**Task requirements**. Exact copy, no pictures: return all the records as they stand.

**Records to use**.

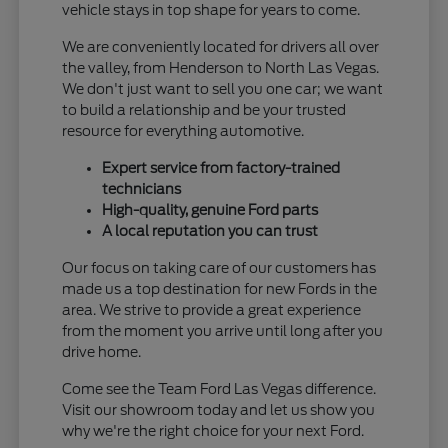
vehicle stays in top shape for years to come.
We are conveniently located for drivers all over
the valley, from Henderson to North Las Vegas.
We don't just want to sell you one car; we want
to build a relationship and be your trusted
resource for everything automotive.
Expert service from factory-trained
technicians
High-quality, genuine Ford parts
A local reputation you can trust
Our focus on taking care of our customers has
made us a top destination for new Fords in the
area. We strive to provide a great experience
from the moment you arrive until long after you
drive home.
Come see the Team Ford Las Vegas difference.
Visit our showroom today and let us show you
why we're the right choice for your next Ford.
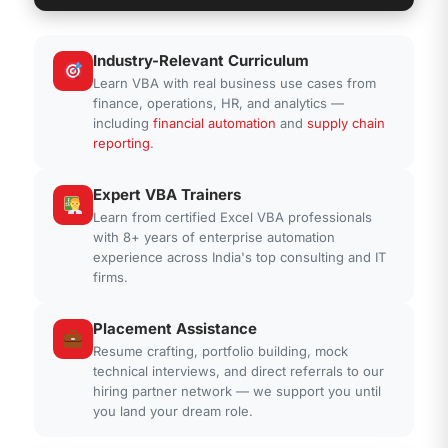
Industry-Relevant Curriculum
' VBA - UserForm with Data Validation
Learn VBA with real business use cases from
Private Sub
UserForm_Initialize()
finance, operations, HR, and analytics —
Dim
ws
As
Worksheet
including
financial automation
and
supply chain
Dim
lastRow
As
Long
reporting
.
Set
ws = ThisWorkbook.Sheets(
"Data"
)
lastRow = ws.Cells(ws.Rows.Count,
Expert VBA Trainers
"A"
).End(xlUp).Row
Learn from certified Excel VBA professionals
ComboBox1.List = ws.Range(
"A2:A"
&
with 8+ years of enterprise automation
lastRow).Value
experience across India's top consulting and IT
End Sub
firms.
' VBA - Custom Function for Dynamic
Placement Assistance
Reporting
Resume crafting, portfolio building, mock
Function
GetDynamicRange(
ByVal
technical interviews, and direct referrals to our
SheetName
As
String,
ByVal
Col
As
hiring partner network — we support you until
String)
As
Range
you land your dream role.
Dim
ws
As
Worksheet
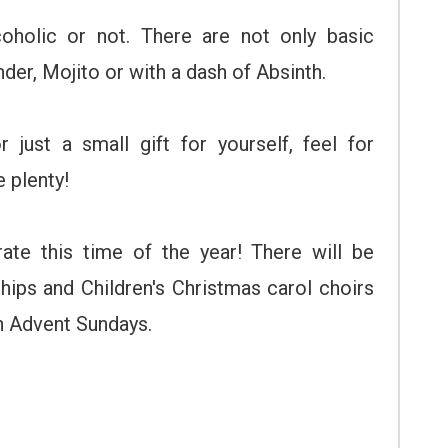
coholic or not. There are not only basic
der, Mojito or with a dash of Absinth.
 just a small gift for yourself, feel for
 plenty!
ate this time of the year! There will be
hips and Children's Christmas carol choirs
on Advent Sundays.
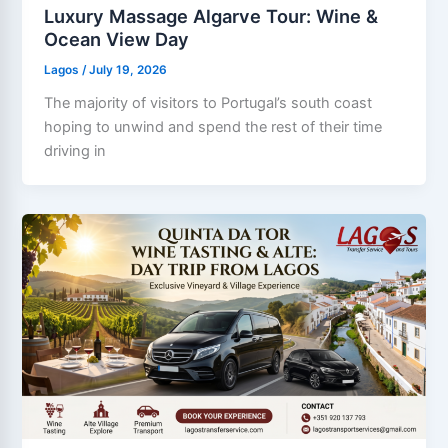
Luxury Massage Algarve Tour: Wine &
Ocean View Day
Lagos
/
July 19, 2026
The majority of visitors to Portugal’s south coast
hoping to unwind and spend the rest of their time
driving in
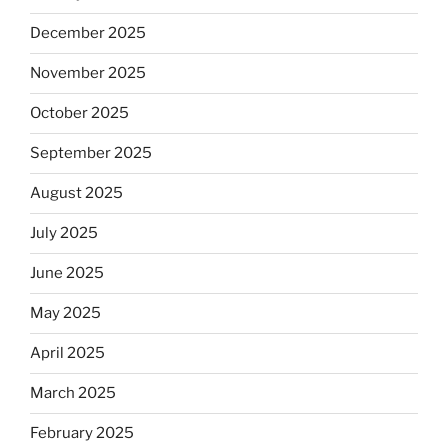
December 2025
November 2025
October 2025
September 2025
August 2025
July 2025
June 2025
May 2025
April 2025
March 2025
February 2025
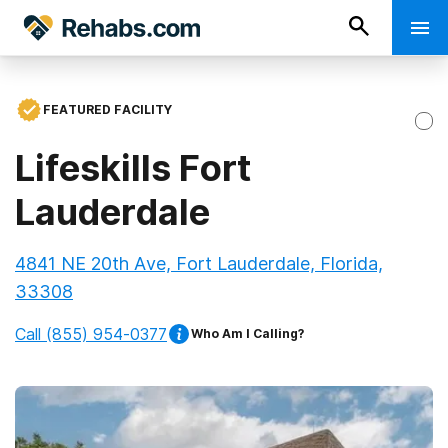
FEATURED FACILITY
Lifeskills Fort
Lauderdale
4841 NE 20th Ave, Fort Lauderdale, Florida,
33308
Call
(855) 954-0377
Who Am I Calling?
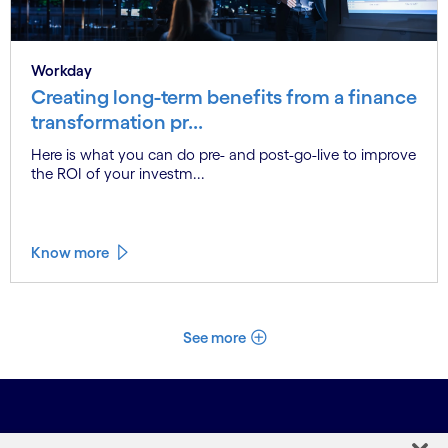
Workday
Creating long-term benefits from a finance
transformation pr...
Here is what you can do pre- and post-go-live to improve
the ROI of your investm...
Know more
See more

**Solution to this problem**.
vehicle stays in top shape for years to come.
We are conveniently located for drivers all over
the valley, from Henderson to North Las Vegas.
We don't just want to sell you one car; we want
to build a relationship and be your trusted
resource for everything automotive.
Expert service from factory-trained
technicians
High-quality, genuine Ford parts
A local reputation you can trust
Our focus on taking care of our customers has
made us a top destination for new Fords in the
area. We strive to provide a great experience
from the moment you arrive until long after you
drive home.
Come see the Team Ford Las Vegas difference.
Visit our showroom today and let us show you
why we're the right choice for your next Ford.
Industry-Relevant Curriculum
' VBA - UserForm with Data Validation
Learn VBA with real business use cases from
Private Sub
UserForm_Initialize()
finance, operations, HR, and analytics —
Dim
ws
As
Worksheet
including
financial automation
and
supply chain
Dim
lastRow
As
Long
reporting
.
Set
ws = ThisWorkbook.Sheets(
"Data"
)
lastRow = ws.Cells(ws.Rows.Count,
Expert VBA Trainers
"A"
).End(xlUp).Row
Learn from certified Excel VBA professionals
ComboBox1.List = ws.Range(
"A2:A"
&
with 8+ years of enterprise automation
lastRow).Value
experience across India's top consulting and IT
End Sub
firms.
' VBA - Custom Function for Dynamic
Placement Assistance
Reporting
Resume crafting, portfolio building, mock
Function
GetDynamicRange(
ByVal
technical interviews, and direct referrals to our
SheetName
As
String,
ByVal
Col
As
hiring partner network — we support you until
String)
As
Range
you land your dream role.
Dim
ws
As
Worksheet
coholic or not. There are not only basic
der, Mojito or with a dash of Absinth.
 just a small gift for yourself, feel for
 plenty!
ate this time of the year! There will be
hips and Children's Christmas carol choirs
on Advent Sundays.
Luxury Massage Algarve Tour: Wine &
Ocean View Day
Lagos
/
July 19, 2026
The majority of visitors to Portugal’s south coast
hoping to unwind and spend the rest of their time
driving in
December 2025
November 2025
October 2025
September 2025
August 2025
July 2025
June 2025
May 2025
April 2025
March 2025
February 2025
FEATURED FACILITY
Lifeskills Fort
Lauderdale
4841 NE 20th Ave, Fort Lauderdale, Florida,
33308
Call
(855) 954-0377
Who Am I Calling?
Workday
Creating long-term benefits from a finance
transformation pr...
Here is what you can do pre- and post-go-live to improve
the ROI of your investm...
Know more
See more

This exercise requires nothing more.